[Saved data entries]
* * * *

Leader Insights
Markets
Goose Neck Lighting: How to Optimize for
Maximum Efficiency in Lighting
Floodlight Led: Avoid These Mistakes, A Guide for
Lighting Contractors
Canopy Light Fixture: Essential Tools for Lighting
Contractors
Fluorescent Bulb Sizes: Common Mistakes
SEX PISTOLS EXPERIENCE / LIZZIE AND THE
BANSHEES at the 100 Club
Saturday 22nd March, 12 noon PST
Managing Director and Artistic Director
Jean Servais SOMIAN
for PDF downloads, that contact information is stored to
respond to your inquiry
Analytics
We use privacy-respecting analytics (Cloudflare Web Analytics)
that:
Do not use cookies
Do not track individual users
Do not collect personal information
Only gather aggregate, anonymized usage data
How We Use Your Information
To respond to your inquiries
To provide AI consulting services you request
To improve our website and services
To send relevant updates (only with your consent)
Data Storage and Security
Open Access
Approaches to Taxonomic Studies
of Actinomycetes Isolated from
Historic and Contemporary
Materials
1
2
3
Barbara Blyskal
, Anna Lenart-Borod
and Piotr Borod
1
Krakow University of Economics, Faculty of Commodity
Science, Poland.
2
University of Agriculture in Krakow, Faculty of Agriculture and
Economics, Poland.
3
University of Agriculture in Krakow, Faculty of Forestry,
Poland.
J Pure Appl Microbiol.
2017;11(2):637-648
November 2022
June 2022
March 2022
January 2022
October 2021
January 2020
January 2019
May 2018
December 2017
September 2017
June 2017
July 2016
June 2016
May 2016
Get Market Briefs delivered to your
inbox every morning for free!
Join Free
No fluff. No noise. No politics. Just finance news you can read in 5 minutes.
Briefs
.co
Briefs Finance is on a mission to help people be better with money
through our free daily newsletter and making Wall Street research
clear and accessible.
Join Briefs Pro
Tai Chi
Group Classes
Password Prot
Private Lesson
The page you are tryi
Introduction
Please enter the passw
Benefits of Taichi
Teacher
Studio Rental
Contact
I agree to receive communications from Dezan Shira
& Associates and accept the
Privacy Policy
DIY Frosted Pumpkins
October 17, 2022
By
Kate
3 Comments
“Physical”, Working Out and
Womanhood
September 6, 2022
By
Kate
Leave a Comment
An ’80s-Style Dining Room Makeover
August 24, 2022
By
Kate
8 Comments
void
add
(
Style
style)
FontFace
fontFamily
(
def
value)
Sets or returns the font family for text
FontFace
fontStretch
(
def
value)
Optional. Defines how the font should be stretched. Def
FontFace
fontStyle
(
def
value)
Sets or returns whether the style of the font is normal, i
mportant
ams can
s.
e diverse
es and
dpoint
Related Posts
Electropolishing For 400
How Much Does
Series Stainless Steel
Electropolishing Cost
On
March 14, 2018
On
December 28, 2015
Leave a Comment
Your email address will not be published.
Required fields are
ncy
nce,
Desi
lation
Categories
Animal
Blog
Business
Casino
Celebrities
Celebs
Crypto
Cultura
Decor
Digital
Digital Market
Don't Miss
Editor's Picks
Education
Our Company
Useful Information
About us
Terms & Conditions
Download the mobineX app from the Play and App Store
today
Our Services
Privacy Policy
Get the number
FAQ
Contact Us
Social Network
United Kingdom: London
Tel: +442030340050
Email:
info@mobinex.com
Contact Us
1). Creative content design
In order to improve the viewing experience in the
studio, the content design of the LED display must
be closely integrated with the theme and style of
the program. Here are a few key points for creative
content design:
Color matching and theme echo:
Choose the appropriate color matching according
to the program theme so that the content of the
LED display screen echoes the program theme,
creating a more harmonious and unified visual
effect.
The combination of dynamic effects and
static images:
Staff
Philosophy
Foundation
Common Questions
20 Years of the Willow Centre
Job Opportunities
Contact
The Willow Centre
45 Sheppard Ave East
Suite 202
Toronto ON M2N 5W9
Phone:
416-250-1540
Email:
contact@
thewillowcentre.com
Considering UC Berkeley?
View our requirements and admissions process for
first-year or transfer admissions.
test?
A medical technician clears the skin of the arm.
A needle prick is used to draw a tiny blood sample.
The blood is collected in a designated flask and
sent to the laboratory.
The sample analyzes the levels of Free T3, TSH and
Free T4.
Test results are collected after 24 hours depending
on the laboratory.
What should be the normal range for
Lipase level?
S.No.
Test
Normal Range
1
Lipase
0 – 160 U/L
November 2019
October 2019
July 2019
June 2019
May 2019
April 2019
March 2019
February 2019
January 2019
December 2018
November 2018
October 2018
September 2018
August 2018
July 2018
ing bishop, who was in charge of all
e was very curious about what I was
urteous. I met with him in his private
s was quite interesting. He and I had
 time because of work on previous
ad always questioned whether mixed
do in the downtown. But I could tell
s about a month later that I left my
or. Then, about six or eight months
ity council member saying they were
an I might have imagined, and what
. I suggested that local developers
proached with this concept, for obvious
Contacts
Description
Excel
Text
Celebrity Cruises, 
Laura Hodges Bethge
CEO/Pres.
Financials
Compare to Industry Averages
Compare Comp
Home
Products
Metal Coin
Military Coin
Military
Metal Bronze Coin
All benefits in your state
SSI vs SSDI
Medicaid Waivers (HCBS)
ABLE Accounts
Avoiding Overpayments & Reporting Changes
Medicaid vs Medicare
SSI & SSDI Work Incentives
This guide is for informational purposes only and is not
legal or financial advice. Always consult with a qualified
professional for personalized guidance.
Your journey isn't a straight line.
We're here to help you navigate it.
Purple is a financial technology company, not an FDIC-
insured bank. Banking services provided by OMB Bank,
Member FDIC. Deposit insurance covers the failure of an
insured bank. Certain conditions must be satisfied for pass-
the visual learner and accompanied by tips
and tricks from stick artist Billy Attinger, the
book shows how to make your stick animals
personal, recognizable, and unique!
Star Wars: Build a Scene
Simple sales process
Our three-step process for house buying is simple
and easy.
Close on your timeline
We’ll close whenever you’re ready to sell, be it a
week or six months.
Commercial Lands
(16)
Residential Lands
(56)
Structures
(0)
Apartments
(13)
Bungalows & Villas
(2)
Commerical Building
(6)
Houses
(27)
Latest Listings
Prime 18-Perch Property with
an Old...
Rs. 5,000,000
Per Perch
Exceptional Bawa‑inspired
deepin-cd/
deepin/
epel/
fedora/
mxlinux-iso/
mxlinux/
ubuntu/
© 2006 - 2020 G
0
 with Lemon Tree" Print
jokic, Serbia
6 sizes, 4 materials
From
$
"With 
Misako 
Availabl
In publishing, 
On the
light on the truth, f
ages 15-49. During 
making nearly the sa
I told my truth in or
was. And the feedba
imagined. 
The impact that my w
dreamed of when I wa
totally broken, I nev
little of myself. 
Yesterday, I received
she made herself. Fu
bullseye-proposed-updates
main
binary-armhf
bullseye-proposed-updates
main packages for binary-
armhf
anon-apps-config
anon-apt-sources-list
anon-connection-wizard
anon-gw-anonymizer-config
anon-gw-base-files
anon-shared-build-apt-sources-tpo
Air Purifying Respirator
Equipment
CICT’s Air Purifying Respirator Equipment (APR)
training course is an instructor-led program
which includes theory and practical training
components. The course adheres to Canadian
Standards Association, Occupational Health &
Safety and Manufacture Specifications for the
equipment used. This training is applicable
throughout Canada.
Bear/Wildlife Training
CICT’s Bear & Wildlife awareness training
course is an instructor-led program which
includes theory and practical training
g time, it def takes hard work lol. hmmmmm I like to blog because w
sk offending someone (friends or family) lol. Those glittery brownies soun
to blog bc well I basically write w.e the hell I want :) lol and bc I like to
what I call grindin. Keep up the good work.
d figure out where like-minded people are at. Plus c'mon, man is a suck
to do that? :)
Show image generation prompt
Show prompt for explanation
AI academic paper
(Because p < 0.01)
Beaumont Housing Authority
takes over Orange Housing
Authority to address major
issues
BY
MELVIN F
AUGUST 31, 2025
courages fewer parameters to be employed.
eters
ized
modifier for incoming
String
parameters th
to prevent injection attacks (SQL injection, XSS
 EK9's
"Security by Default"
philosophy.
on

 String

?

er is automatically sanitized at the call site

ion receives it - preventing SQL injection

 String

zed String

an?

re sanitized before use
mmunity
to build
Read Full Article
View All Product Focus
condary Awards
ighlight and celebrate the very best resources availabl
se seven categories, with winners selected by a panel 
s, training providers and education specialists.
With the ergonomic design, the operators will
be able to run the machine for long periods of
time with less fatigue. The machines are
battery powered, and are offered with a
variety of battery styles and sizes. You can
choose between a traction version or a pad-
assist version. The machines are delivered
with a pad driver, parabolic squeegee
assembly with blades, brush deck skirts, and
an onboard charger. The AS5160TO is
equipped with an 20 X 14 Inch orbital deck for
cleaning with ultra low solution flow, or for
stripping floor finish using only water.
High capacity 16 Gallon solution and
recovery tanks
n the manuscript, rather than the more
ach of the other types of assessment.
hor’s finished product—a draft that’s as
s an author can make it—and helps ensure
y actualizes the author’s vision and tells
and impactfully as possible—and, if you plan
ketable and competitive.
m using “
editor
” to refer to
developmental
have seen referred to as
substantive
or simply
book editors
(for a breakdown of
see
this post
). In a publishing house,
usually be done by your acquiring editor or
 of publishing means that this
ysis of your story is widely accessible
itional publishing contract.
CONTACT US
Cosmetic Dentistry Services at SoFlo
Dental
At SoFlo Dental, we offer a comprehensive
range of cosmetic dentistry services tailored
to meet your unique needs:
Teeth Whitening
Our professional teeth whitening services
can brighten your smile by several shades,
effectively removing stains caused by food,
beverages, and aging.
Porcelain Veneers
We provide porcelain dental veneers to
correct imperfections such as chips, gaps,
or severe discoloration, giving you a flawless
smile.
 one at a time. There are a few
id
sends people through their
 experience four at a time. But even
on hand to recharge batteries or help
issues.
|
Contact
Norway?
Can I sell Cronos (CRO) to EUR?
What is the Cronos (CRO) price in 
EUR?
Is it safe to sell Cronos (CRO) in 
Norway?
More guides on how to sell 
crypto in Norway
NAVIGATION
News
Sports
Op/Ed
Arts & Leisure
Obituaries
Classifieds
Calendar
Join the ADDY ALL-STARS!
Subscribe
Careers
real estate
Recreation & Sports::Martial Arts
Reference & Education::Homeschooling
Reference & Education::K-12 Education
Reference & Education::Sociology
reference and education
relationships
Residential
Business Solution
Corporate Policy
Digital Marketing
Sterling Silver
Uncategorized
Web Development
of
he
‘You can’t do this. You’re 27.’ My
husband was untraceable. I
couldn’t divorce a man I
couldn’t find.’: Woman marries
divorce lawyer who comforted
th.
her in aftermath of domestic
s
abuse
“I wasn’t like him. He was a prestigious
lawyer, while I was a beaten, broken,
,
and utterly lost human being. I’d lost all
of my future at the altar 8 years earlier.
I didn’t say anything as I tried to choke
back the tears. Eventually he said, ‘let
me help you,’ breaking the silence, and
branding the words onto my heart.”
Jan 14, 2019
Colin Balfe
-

* * * *

Your instructions>
Retype every line up to and including the one that contains "SEX PISTOLS EXPERIENCE / LIZZIE AND THE", beginning at the first line of the records, with no edits.

Response for this exercise>
Leader Insights
Markets
Goose Neck Lighting: How to Optimize for
Maximum Efficiency in Lighting
Floodlight Led: Avoid These Mistakes, A Guide for
Lighting Contractors
Canopy Light Fixture: Essential Tools for Lighting
Contractors
Fluorescent Bulb Sizes: Common Mistakes
SEX PISTOLS EXPERIENCE / LIZZIE AND THE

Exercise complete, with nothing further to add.